Exercise data START
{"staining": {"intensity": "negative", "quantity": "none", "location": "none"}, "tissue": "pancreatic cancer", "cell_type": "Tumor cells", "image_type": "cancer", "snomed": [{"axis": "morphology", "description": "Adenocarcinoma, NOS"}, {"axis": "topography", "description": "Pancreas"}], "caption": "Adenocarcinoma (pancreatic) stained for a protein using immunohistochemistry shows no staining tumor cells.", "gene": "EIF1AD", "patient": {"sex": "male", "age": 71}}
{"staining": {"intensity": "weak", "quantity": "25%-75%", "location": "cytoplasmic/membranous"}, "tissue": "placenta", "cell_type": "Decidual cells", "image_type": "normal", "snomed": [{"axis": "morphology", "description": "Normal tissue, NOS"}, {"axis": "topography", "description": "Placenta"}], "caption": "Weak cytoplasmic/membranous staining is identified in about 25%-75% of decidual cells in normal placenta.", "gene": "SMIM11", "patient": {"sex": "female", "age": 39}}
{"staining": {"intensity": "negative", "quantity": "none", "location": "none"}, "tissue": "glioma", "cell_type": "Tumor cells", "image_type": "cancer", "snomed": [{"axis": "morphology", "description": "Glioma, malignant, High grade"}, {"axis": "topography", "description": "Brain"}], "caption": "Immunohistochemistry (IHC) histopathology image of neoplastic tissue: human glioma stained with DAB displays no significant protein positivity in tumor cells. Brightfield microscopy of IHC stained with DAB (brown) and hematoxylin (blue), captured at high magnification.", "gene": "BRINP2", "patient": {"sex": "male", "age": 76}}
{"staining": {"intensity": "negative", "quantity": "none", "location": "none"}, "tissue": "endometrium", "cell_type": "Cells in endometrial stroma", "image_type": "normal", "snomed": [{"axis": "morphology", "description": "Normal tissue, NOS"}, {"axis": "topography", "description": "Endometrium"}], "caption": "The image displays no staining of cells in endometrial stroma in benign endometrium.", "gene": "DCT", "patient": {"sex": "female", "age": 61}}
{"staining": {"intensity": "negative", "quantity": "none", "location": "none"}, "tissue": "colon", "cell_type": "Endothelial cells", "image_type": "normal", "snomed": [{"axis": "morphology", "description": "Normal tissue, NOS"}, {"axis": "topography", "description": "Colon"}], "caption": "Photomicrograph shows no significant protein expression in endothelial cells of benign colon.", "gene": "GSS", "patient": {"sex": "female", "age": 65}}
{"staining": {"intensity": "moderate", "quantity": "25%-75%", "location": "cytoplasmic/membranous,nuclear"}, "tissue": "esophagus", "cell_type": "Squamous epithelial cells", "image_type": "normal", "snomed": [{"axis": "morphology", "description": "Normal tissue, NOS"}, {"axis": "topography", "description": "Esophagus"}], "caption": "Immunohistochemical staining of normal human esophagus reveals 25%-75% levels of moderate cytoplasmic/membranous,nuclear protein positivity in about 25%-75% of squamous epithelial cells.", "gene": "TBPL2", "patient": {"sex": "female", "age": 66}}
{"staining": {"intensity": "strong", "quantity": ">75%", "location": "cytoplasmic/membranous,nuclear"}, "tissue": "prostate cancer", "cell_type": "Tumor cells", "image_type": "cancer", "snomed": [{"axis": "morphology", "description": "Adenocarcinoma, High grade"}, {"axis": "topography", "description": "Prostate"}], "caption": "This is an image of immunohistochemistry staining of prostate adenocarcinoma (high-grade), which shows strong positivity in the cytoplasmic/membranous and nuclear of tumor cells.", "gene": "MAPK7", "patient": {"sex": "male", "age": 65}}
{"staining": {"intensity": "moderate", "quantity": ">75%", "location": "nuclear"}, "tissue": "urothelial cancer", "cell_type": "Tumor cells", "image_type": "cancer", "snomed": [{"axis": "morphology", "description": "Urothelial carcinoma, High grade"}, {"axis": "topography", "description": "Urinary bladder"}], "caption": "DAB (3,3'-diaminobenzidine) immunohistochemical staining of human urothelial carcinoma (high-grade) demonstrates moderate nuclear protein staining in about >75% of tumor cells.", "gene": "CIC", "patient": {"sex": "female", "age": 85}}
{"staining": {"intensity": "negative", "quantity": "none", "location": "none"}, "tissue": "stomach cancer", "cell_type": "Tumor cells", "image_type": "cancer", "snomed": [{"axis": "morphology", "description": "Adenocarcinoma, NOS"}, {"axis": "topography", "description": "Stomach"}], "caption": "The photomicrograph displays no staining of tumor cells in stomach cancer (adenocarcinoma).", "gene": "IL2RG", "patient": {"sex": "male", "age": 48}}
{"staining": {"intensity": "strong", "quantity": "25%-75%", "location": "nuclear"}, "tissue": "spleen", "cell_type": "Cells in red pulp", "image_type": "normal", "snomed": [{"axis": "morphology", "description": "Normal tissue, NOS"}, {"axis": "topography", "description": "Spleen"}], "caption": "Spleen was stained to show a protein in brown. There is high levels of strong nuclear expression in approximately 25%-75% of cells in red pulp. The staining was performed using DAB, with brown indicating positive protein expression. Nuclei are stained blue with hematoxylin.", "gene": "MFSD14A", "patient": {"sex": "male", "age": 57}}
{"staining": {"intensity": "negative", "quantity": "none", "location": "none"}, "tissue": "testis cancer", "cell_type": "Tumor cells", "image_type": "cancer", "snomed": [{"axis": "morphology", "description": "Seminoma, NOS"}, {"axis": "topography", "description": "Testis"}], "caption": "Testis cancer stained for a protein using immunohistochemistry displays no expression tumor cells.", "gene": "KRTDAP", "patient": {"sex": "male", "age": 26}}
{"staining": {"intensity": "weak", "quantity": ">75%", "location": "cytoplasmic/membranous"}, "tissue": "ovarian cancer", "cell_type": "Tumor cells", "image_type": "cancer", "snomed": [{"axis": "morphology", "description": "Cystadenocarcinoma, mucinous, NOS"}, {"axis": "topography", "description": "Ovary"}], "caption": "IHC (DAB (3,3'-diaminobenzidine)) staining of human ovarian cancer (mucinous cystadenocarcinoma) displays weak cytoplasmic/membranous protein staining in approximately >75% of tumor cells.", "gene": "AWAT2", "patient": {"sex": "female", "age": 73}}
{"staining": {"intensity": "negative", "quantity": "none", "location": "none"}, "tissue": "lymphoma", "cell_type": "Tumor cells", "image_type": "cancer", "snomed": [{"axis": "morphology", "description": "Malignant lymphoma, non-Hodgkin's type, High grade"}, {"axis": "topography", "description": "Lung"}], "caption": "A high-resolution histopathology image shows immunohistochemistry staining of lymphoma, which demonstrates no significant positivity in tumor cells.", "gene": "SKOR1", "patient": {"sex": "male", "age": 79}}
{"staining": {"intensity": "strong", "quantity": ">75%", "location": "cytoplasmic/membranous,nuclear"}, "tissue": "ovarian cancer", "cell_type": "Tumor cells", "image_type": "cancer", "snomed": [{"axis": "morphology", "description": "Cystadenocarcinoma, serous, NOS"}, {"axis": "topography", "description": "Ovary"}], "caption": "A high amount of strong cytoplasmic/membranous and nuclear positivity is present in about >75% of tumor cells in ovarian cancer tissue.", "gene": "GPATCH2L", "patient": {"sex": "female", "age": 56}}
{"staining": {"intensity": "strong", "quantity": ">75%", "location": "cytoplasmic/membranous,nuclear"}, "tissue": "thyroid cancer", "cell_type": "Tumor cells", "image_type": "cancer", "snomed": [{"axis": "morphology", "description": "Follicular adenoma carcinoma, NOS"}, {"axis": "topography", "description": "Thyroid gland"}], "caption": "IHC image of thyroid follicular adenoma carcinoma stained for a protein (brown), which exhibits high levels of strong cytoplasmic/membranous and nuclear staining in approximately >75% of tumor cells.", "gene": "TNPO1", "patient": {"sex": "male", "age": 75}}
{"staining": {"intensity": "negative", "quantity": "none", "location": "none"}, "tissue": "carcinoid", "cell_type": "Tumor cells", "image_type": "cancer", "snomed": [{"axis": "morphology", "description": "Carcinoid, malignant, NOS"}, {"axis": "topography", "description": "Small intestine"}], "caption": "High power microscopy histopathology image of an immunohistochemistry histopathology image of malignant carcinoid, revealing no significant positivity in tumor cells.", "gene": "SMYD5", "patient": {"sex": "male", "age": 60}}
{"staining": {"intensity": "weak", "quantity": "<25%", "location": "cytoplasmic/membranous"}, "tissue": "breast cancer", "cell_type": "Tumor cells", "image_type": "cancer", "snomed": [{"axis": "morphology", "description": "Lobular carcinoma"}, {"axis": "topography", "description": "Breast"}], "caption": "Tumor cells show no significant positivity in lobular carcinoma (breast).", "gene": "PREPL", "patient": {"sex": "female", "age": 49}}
Exercise data END
| Problem to solve |
Sift the material for lines with the string "brown". Copy each one found.

| Written response |
{"staining": {"intensity": "negative", "quantity": "none", "location": "none"}, "tissue": "glioma", "cell_type": "Tumor cells", "image_type": "cancer", "snomed": [{"axis": "morphology", "description": "Glioma, malignant, High grade"}, {"axis": "topography", "description": "Brain"}], "caption": "Immunohistochemistry (IHC) histopathology image of neoplastic tissue: human glioma stained with DAB displays no significant protein positivity in tumor cells. Brightfield microscopy of IHC stained with DAB (brown) and hematoxylin (blue), captured at high magnification.", "gene": "BRINP2", "patient": {"sex": "male", "age": 76}}
{"staining": {"intensity": "strong", "quantity": "25%-75%", "location": "nuclear"}, "tissue": "spleen", "cell_type": "Cells in red pulp", "image_type": "normal", "snomed": [{"axis": "morphology", "description": "Normal tissue, NOS"}, {"axis": "topography", "description": "Spleen"}], "caption": "Spleen was stained to show a protein in brown. There is high levels of strong nuclear expression in approximately 25%-75% of cells in red pulp. The staining was performed using DAB, with brown indicating positive protein expression. Nuclei are stained blue with hematoxylin.", "gene": "MFSD14A", "patient": {"sex": "male", "age": 57}}
{"staining": {"intensity": "strong", "quantity": ">75%", "location": "cytoplasmic/membranous,nuclear"}, "tissue": "thyroid cancer", "cell_type": "Tumor cells", "image_type": "cancer", "snomed": [{"axis": "morphology", "description": "Follicular adenoma carcinoma, NOS"}, {"axis": "topography", "description": "Thyroid gland"}], "caption": "IHC image of thyroid follicular adenoma carcinoma stained for a protein (brown), which exhibits high levels of strong cytoplasmic/membranous and nuclear staining in approximately >75% of tumor cells.", "gene": "TNPO1", "patient": {"sex": "male", "age": 75}}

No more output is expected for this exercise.